Docetaxel, Platinum, Plus Trastuzumab Effective in HER2-Positive Advanced Breast Cancer

Laurie Barclay, MD

May 18, 2004

May 18, 2004 — The combination of docetaxel, platinum salts, and trastuzumab is effective in treating advanced breast cancer expressing HER2, according to the results of two phase II randomized trials published in the May 19 issue of the Journal of the National Cancer Institute. Phase III trials are underway.

"The median times to progression emerging from the trials are among the longest times reported to date for a patient population with HER2-amplified metastatic breast cancer," lead author Mark D. Pegram, from the Jonsson Cancer Center at the University of California in Los Angeles (UCLA), says in a news release. "Response rates were extraordinary — superior to what was expected."

The investigators first tested drug combinations on cell lines in hopes of finding those most effective in patients with HER2/neu amplification, a genetic alteration found in 20% to 25% of patients, which is associated with an aggressive form of breast cancer. In laboratory models of HER2/neu amplification, docetaxel, vinorelbine, cyclophosphamide, and the platinum salts cisplatin and carboplatin acted synergistically to increase the activity of trastuzumab.

In two phase II clinical trials, each enrolling 62 HER2/neu-positive women, docetaxel was given with trastuzumab in combination with either cisplatin or carboplatin. Response rate was 79% (95% confidence interval [CI], 66% - 89%) in one of the studies and 58% (95% CI, 44% - 70%) in the other, and median times to progression were 9.9 months (95% CI, 8.3 - 13.1 months) and 12.7 months (95% CI, 8.6 - 15.5 months).

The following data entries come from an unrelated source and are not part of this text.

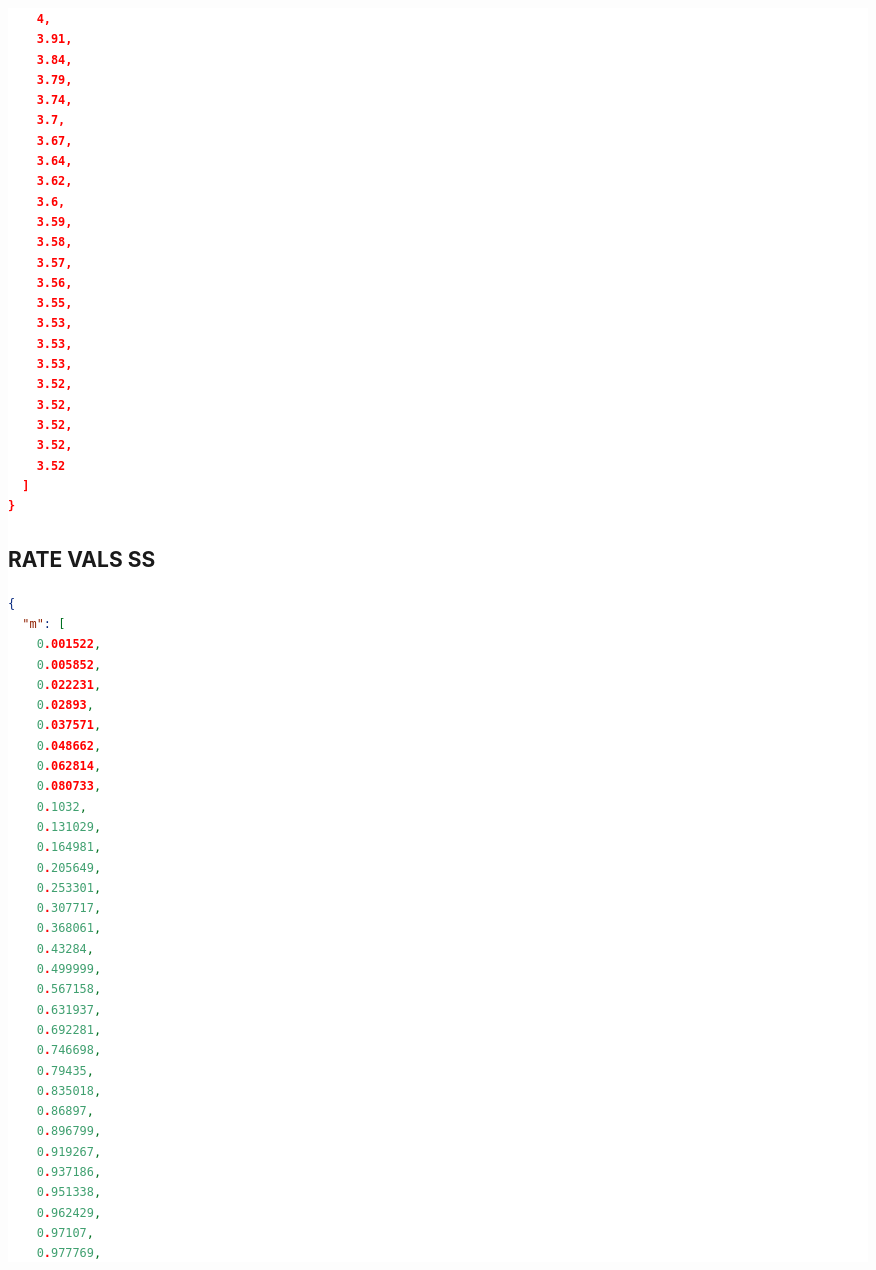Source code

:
 ```json
    4,
    3.91,
    3.84,
    3.79,
    3.74,
    3.7,
    3.67,
    3.64,
    3.62,
    3.6,
    3.59,
    3.58,
    3.57,
    3.56,
    3.55,
    3.53,
    3.53,
    3.53,
    3.52,
    3.52,
    3.52,
    3.52,
    3.52
  ]
}
```

## RATE VALS SS

```json
{
  "m": [
    0.001522,
    0.005852,
    0.022231,
    0.02893,
    0.037571,
    0.048662,
    0.062814,
    0.080733,
    0.1032,
    0.131029,
    0.164981,
    0.205649,
    0.253301,
    0.307717,
    0.368061,
    0.43284,
    0.499999,
    0.567158,
    0.631937,
    0.692281,
    0.746698,
    0.79435,
    0.835018,
    0.86897,
    0.896799,
    0.919267,
    0.937186,
    0.951338,
    0.962429,
    0.97107,
    0.977769,
```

"This shows you can actually predict what will work in patients," says senior author Dennis J. Slamon, also from UCLA's Jonsson Cancer Center, referring to bridging the gap from laboratory to clinic.

One patient in each study developed reversible congestive heart failure, but overall toxicity was said to be manageable and comparable to that observed in other clinical settings. Large, randomized phase III studies are underway.

Aventis and Hoffman-LaRoche supported these studies. Some of the authors have various financial arrangements with Aventis, Hoffman-LaRoche, Genentech, Bristol-Myers Squibb, Pierre Fabry Oncology, Orthobiotechnology, and/or Novartis.

In an accompanying editorial, George W. Sledge, Jr., from the Indiana University School of Medicine, calls these studies "an impressive example of translational research at its best.

"Preclinical studies and metastatic phase II trials rarely lead to anything useful for patients; they are wasteful in a profound and disturbing sense," he writes. "Designing a sequential series of experiments, both laboratory and clinical, that lead intentionally to proof-of-concept adjuvant trials is all too rare. But, as Pegram et al. remind us, it is not impossible."